| What you will do |
Return a copy of every line in the records that includes the word "registro".

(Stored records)
★ ★ ★ ★ ★ ★ ★
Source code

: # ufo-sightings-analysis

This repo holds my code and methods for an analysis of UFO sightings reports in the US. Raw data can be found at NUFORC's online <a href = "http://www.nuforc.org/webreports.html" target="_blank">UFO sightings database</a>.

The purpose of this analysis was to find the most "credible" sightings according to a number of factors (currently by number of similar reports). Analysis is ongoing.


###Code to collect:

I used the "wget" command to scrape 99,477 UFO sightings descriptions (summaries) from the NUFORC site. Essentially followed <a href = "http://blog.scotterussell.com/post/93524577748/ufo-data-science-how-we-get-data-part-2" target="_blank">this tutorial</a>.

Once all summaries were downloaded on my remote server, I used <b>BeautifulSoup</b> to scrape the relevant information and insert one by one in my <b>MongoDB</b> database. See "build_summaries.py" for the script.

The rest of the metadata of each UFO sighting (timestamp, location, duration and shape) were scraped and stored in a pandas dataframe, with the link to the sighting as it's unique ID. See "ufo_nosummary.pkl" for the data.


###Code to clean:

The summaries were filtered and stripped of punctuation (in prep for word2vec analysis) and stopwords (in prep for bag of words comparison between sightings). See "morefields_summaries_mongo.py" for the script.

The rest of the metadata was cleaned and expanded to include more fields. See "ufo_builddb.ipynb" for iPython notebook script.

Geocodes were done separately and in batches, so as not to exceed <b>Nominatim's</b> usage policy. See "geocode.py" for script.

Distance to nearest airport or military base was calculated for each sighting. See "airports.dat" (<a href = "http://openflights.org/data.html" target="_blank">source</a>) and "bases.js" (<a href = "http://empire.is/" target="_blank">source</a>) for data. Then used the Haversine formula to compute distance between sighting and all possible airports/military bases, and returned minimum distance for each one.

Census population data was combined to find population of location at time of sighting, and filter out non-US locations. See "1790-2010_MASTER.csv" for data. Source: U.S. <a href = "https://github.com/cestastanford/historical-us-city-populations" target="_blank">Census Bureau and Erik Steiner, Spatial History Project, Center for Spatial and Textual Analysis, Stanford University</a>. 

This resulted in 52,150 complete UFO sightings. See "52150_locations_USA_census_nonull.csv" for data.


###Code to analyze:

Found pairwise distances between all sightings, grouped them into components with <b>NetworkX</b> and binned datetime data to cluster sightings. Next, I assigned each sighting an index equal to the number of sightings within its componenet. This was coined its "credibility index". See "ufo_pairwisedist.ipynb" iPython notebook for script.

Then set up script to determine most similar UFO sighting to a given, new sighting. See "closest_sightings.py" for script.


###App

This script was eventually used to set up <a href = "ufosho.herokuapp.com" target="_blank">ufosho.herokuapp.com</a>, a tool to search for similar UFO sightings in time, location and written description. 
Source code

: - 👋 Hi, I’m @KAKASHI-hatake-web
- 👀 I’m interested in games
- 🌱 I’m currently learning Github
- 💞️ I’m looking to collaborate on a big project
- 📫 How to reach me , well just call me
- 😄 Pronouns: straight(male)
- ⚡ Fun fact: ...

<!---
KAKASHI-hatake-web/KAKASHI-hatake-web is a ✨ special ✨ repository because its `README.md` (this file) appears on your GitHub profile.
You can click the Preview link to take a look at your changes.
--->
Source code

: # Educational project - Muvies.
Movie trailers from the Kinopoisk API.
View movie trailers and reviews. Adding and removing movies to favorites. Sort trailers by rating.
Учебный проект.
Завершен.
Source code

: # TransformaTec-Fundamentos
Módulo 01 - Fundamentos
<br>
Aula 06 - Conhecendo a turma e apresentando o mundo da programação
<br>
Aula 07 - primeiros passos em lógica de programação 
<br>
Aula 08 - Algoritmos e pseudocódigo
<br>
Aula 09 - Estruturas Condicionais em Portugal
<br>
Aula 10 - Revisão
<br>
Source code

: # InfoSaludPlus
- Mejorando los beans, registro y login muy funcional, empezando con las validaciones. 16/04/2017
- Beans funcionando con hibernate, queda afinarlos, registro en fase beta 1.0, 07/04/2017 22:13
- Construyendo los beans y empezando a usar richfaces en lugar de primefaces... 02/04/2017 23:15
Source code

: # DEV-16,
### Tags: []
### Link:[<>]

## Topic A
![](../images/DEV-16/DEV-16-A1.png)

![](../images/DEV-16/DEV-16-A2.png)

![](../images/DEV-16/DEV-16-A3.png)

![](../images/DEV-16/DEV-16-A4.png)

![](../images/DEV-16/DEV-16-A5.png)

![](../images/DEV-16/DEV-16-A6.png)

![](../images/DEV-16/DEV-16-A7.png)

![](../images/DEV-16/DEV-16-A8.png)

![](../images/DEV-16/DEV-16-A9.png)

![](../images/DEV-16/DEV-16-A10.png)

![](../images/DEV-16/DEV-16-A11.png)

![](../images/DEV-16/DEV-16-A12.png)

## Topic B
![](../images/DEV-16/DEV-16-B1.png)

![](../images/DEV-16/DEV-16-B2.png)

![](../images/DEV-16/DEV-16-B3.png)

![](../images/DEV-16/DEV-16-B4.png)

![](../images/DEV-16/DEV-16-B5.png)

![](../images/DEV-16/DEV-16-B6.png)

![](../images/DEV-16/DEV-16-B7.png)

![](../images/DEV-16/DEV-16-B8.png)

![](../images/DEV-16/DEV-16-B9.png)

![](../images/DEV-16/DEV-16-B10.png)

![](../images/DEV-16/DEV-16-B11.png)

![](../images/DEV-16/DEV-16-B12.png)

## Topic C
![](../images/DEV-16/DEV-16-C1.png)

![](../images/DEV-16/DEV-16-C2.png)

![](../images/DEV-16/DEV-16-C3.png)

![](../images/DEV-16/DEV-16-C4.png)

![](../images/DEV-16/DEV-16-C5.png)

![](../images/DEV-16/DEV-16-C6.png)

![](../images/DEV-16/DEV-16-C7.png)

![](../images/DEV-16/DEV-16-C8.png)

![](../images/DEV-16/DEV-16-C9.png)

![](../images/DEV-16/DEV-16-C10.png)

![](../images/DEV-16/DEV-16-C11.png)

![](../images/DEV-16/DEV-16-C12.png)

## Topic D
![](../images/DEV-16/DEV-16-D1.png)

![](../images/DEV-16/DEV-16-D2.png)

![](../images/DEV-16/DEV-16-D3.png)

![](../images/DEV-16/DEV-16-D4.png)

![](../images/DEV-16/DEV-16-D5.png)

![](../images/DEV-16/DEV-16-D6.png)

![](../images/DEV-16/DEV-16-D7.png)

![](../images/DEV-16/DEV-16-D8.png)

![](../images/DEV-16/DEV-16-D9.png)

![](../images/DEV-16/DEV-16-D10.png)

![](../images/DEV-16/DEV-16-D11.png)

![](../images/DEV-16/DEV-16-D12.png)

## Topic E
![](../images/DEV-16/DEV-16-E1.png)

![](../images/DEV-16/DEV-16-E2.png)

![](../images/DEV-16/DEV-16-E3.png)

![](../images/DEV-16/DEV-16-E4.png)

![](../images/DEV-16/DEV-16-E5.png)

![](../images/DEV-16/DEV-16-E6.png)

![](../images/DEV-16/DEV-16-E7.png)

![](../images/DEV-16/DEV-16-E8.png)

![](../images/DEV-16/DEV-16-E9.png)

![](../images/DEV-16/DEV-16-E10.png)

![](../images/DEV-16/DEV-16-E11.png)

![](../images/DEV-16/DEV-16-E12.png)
★ ★ ★ ★ ★ ★ ★
| Exercise response |
- Mejorando los beans, registro y login muy funcional, empezando con las validaciones. 16/04/2017
- Beans funcionando con hibernate, queda afinarlos, registro en fase beta 1.0, 07/04/2017 22:13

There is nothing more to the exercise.